Good luck with your new youngster, I don't know why I didnt get one sooner!
 
What bit was a joke?the big nets and feeds?

yes, the BIG nets and Big feeds..well I don't have such an issue with the nets if the hay isn't too good but big feeds to build up a youngster for the show ring is a horrible, horrible mistake and likely to be very damaging....which is quite well known and also gave rise to the half term comment, I imagine
 
Not as in excessivly big, dont be daft.just big boy feeds for the shows.he has a scoop youngstock mix and chop with a splash of show condition balancer, not exactly what I would call a damaging feeding regime is it?slave to magic-just because im only 20 doesn't give you the right to use that ageist comment towards me and saying i 'm trying to get a rise out of people :-/ sorry that my phrasing was taken wrong to you thinking I pump my foals up but I have been brought up in a horse breeding family and work on a breeding stud so I should think I know better by that.
 
Not as in excessivly big, dont be daft.just big boy feeds for the shows.he has a scoop youngstock mix and chop with a splash of show condition balancer, not exactly what I would call a damaging feeding regime is it?slave to magic-just because im only 20 doesn't give you the right to use that ageist comment towards me and saying i 'm trying to get a rise out of people :-/ sorry that my phrasing was taken wrong to you thinking I pump my foals up but I have been brought up in a horse breeding family and work on a breeding stud so I should think I know better by that.

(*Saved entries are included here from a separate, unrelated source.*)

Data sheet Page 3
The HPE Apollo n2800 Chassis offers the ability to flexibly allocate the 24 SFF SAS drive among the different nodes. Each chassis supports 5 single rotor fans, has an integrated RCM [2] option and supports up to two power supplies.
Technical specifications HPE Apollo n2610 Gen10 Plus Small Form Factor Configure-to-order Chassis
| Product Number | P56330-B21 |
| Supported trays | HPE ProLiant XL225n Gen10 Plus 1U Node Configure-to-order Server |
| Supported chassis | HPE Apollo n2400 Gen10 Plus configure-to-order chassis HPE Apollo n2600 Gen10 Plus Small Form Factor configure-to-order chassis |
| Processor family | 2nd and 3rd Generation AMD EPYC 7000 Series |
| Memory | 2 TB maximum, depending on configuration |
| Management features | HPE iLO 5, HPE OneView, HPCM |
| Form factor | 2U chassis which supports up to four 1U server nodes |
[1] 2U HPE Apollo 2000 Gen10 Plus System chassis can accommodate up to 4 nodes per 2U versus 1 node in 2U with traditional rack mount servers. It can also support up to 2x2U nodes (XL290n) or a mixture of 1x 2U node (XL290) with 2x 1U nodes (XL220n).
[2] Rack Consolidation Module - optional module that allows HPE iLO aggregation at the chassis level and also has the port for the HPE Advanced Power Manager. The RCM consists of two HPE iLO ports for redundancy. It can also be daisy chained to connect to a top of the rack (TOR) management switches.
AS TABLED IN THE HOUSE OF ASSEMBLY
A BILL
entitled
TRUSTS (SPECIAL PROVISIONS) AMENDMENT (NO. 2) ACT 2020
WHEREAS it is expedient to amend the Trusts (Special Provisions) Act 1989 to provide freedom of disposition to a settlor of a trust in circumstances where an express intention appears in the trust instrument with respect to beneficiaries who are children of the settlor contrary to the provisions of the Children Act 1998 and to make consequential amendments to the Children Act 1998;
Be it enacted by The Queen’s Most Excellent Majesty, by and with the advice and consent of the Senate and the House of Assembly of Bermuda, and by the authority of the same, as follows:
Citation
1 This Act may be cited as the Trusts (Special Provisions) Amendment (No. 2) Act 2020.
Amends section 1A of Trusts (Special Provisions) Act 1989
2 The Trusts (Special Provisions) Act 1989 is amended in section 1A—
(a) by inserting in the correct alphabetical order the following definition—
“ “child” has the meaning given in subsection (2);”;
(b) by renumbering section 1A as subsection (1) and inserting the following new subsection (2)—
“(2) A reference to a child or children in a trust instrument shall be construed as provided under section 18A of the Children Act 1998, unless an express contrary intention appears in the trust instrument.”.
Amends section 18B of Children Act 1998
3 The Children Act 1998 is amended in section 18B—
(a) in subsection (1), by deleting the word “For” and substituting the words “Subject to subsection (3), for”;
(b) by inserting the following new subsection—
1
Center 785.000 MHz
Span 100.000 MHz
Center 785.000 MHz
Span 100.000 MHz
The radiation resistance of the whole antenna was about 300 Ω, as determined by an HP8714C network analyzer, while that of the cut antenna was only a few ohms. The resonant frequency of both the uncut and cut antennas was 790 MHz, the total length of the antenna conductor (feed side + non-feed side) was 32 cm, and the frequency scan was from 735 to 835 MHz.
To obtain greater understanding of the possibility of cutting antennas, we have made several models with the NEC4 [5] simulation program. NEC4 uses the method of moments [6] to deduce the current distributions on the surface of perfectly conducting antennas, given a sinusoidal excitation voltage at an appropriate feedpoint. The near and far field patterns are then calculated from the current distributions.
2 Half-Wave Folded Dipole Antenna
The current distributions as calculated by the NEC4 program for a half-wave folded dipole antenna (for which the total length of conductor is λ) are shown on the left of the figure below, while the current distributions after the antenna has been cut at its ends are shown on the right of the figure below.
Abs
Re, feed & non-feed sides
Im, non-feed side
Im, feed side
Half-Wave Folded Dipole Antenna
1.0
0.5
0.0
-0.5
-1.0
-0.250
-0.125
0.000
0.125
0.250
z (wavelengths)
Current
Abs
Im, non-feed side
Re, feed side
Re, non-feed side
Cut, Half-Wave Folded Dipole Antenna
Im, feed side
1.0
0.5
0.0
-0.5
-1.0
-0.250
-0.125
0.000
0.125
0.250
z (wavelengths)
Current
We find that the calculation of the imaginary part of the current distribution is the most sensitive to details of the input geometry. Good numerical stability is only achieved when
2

If, perhaps, you'd posted a little more accurately about what you feed, and in a less childish manner, you may have been taken more seriously.....;)
 
I like my foals to be in at night for their first winter. Mine get handled daily, even if it is just to come in & out from the field, if the weather is really bad they don't go out. They get 3 feeds a day, hay & haylage, if they are getting porky they get cut back but foals tend to go out then up. I feed D&H Suregrow all year round to my youngsters regardless of what else goes in their bucket.